Flugplanänderungen: Wann Urlauber Anspruch auf Entschädigung haben
Pauschalurlauber könnten bei starken Flugplanänderungen Anspruch auf Entschädigung haben. Aktuelle Gerichtsurteile zeigen, dass selbst verschobene Abflüge zu Rückerstattungen führen können. Rechtsexperten präzisieren nun, unter welchen Bedingungen und wie Reisende ihr Geld zurückfordern können.
Ein richtungsweisender Fall betraf einen Rückflug, der von 23:20 Uhr auf 19:50 Uhr vorverlegt wurde. Das Gericht entschied, dass den Passagieren die Hälfte des Tagesreisepreises zusteht. Dieses Urteil unterstreicht, dass erhebliche Zeitverschiebungen als Mangel der Reiseleistung gewertet werden können.

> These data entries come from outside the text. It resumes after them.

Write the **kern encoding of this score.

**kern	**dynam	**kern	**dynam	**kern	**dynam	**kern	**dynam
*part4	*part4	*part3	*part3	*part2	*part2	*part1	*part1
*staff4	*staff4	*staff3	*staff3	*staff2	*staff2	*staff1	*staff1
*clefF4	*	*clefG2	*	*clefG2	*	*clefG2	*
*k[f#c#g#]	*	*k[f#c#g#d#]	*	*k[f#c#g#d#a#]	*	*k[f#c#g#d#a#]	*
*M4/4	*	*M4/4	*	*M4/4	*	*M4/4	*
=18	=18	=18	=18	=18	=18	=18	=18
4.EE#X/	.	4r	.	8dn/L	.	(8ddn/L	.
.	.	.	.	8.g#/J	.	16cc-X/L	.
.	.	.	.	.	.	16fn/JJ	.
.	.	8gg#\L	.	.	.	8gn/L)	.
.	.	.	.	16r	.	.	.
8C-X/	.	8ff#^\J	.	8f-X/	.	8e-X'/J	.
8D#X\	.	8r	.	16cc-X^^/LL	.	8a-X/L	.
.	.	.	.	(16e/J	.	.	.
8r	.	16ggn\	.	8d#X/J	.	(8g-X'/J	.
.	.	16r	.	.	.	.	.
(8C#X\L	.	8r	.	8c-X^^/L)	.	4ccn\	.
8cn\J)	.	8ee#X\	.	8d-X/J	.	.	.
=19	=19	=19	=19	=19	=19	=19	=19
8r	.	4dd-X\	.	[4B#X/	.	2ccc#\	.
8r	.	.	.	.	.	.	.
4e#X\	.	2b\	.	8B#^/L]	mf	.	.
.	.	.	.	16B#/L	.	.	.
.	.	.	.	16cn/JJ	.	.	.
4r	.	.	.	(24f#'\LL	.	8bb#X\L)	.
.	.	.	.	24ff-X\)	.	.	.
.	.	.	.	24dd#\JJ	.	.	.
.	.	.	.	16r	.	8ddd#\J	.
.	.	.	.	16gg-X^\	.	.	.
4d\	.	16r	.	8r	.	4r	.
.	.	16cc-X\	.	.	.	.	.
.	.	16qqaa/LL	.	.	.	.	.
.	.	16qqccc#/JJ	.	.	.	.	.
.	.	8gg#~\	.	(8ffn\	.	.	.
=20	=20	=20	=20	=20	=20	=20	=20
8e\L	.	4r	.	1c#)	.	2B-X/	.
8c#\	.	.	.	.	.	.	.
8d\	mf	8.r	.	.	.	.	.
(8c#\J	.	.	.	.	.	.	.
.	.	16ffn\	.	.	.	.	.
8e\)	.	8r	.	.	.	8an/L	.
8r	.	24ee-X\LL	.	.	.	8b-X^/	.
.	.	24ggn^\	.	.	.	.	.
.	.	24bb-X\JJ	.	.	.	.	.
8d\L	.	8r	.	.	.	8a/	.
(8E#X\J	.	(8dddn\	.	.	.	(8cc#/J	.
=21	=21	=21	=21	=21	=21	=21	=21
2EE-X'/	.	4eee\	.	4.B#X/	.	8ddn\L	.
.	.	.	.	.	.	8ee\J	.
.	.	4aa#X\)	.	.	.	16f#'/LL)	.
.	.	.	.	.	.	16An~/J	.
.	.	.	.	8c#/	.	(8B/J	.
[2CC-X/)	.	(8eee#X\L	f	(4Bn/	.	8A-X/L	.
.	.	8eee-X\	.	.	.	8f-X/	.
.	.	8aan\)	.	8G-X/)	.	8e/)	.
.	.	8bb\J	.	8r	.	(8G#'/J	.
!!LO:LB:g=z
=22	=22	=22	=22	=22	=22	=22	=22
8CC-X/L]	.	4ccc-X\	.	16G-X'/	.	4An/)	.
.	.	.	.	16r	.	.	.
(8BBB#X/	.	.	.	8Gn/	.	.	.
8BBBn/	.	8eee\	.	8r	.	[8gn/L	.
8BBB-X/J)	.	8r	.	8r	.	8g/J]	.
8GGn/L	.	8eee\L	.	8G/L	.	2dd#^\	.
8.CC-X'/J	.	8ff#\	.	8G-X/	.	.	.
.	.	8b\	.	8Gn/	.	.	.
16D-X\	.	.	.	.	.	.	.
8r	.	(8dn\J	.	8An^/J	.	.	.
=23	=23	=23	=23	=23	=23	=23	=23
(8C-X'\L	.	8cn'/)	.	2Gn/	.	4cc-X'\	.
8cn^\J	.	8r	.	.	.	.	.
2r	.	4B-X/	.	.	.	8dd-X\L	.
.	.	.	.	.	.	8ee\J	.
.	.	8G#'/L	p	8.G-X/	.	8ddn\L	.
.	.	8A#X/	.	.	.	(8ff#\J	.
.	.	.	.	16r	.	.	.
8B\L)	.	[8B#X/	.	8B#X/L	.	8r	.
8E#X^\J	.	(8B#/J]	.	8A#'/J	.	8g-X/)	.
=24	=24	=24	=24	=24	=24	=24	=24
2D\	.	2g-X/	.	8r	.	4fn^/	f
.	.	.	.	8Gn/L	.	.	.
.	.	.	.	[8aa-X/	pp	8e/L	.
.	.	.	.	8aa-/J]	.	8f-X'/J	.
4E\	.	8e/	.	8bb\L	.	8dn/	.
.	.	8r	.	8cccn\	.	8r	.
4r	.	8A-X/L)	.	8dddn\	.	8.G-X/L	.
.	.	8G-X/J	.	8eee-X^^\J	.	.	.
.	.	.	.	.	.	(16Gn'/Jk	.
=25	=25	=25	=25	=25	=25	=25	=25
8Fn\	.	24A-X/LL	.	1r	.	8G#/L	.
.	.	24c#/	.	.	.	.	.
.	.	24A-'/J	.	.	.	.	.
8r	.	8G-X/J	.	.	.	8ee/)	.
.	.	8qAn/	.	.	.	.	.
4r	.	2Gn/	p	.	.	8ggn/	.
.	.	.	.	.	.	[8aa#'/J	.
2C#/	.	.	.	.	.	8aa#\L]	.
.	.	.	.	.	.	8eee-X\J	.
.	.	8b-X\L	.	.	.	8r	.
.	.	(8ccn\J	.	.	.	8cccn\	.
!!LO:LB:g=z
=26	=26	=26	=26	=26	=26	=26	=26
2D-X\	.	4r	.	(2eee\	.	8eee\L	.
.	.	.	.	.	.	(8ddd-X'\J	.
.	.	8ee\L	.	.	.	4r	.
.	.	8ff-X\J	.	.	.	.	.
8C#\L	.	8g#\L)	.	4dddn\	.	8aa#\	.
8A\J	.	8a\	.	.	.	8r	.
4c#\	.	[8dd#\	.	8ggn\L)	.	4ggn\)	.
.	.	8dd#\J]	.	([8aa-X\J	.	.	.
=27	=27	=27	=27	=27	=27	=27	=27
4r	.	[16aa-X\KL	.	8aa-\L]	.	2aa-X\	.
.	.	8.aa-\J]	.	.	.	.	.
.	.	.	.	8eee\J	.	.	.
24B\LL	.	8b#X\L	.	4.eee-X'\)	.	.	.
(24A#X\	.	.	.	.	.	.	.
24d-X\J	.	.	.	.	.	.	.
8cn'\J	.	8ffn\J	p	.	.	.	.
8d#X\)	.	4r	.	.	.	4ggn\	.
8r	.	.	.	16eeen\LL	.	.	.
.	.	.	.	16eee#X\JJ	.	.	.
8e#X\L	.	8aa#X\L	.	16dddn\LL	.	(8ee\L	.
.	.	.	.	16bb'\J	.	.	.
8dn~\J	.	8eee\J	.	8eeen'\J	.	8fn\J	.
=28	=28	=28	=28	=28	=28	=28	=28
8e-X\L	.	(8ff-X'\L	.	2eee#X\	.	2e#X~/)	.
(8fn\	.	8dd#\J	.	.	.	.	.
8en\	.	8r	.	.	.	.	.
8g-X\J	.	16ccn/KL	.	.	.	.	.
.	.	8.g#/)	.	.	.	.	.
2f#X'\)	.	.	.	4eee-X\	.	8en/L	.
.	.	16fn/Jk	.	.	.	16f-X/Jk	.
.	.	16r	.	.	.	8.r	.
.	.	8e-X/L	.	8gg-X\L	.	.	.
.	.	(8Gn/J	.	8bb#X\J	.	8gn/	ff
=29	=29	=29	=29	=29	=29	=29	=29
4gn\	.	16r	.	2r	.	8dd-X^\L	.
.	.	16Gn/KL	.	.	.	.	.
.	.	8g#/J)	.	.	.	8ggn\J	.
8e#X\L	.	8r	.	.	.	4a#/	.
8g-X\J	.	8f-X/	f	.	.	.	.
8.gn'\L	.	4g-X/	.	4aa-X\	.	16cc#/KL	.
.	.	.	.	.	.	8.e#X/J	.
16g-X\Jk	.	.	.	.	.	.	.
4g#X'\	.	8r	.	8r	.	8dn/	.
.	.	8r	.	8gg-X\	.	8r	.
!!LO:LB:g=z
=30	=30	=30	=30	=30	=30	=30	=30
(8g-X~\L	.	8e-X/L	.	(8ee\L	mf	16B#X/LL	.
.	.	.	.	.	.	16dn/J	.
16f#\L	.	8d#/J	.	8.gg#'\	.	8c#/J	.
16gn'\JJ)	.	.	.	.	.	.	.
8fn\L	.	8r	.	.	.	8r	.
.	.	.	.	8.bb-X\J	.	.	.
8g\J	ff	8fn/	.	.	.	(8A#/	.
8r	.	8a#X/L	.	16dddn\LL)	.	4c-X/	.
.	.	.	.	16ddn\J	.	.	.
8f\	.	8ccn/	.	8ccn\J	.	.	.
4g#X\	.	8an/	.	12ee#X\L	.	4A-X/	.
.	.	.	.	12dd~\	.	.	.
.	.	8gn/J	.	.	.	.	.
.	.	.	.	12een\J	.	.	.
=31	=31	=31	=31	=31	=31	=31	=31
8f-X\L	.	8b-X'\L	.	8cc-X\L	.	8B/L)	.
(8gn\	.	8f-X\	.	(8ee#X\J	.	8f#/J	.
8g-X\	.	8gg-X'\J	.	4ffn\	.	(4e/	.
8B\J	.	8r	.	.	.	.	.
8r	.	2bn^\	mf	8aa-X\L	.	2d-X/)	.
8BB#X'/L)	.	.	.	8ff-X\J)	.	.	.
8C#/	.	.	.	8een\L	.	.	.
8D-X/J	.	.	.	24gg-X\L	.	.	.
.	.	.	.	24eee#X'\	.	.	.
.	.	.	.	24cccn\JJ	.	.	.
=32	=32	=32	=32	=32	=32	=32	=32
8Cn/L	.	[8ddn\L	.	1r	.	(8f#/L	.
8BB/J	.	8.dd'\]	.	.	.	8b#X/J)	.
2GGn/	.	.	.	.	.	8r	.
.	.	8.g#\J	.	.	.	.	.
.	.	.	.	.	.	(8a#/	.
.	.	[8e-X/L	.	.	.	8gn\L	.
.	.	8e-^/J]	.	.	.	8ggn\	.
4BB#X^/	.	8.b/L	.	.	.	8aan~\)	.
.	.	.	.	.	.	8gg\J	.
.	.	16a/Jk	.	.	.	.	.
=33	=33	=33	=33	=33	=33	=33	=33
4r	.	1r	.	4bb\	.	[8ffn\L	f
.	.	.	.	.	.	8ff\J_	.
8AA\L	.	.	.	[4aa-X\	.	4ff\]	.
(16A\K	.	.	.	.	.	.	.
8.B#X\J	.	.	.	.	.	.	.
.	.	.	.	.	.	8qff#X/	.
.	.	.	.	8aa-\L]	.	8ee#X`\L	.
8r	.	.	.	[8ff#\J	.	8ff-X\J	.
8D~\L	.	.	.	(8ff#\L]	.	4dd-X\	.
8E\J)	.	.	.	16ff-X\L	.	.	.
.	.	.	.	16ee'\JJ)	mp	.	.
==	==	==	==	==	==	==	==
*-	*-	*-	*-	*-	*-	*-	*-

Nicht jede Verspätung berechtigt automatisch zu einer Entschädigung: Bei Verzögerungen von bis zu vier Stunden gibt es in der Regel keinen Anspruch. Ab fünf Stunden Wartezeit können Reisende jedoch fünf Prozent des Tagesreisepreises verlangen – für jede weitere Stunde kommen zusätzliche fünf Prozent hinzu. Zudem greifen hier die EU-Fluggastrechte: Bei Verspätungen von über drei Stunden oder kurzfristigen Annullierungen stehen Passagieren je nach Strecke 250, 400 oder 600 Euro pro Person zu. Als annulliert gilt ein Flug auch, wenn er mehr als eine Stunde früher als geplant startet.
Oliver Matzek, ein Hamburger Anwalt mit Schwerpunkt Reiserecht, weist darauf hin, dass Gerichte bei vorverlegten Abflügen mitunter höhere Erstattungen zugesprochen haben – insbesondere dann, wenn die Änderungen die Reiseplanung erheblich beeinträchtigen.
Die Urteile schaffen nun klarere Richtlinien für Urlauber, die mit unerwarteten Flugänderungen konfrontiert sind. Die Höhe der Entschädigung hängt dabei von der Dauer der Verspätung oder der Vorverlegung ab. Pauschalreisende können sich auf diese Rechtsprechung berufen, um bei Planänderungen Rückerstattungen zu erwirken.